Nanoparticles Improve Heat Transfer Fluids

Upgrading may give existing thermal oils substantially better conductivity

By Chemical Processing Staff

Spanish researchers have developed and patented a nanofluid that offers as much as 30% better conductivity than its base heat transfer fluid while maintaining the operating temperature range of that fluid. The team in the multiphase fluid research group at Universitat Jaume I, Castelló de la Plana, achieved the enhanced performance by adding nanoparticles made of carbon and stabilizers to a conventional diphenyl/diphenyl-oxide heat transfer fluid. The nanoparticles are inexpensive. Incorporating them should incur an incremental cost of less than €1/liter (<$4.65/gallon) or under 5% of the cost of the base fluid, notes José Enrique Juliá Bolivar, a professor of fluid mechanics at the university. Moreover, nanoparticle addition can upgrade existing heat transfer systems, he says. “Almost any current heat transfer fluid with a working temperature up to 400°C can be upgraded with our method. In addition, standard pumping and piping systems can be used.”

 
“One of the major problems of nanofluids is their stability, especially at high temperature. Nanoparticles move inside the base fluid and collide. If after the collision they agglomerate, the nanofluid no longer is stable and settles. We managed to get a nanofluid with high nanoparticles concentration and with negligible sedimentation for several days (even when at rest).”

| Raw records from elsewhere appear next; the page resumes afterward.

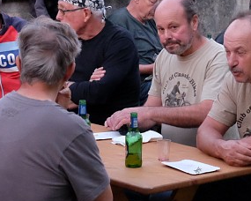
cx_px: 236
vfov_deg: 10.6
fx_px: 1077
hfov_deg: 13.2
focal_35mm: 145
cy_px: 83
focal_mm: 29.3
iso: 5000
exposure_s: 1/140
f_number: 4.3
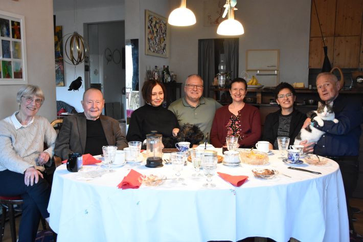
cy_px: 121
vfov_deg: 40.0
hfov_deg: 57.2
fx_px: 333
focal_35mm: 33
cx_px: 182
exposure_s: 1/60
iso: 3200
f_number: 3.8
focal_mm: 22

The nanoparticles raise the viscosity of the base fluid moderately but not enough to cause pumping problems, he notes. The specific increase depends upon the temperature range of the application but typically runs about 50%, says Juliá Bolivar.

“Our methodology works with almost all synthetic organic/silicone heat transfer fluids. The best known are Therminol VP1 and Dowtherm A but there are more than thirty commercially available heat transfer fluids in which our approach can be applied.”

So far, the nanofluid only has been tested at the laboratory scale. However, the researchers hope to run pilot-scale trials with the support of heat-transfer-fluid makers or other companies. An agreement may be signed by mid-2015, Juliá Bolivar believes.

“Two of the strongest points of this new nanofluid are the low cost of the materials used and that its production is easily implementable. If a company licenses the technology, we hope that the new nanofluid can be on the market in less than one year.”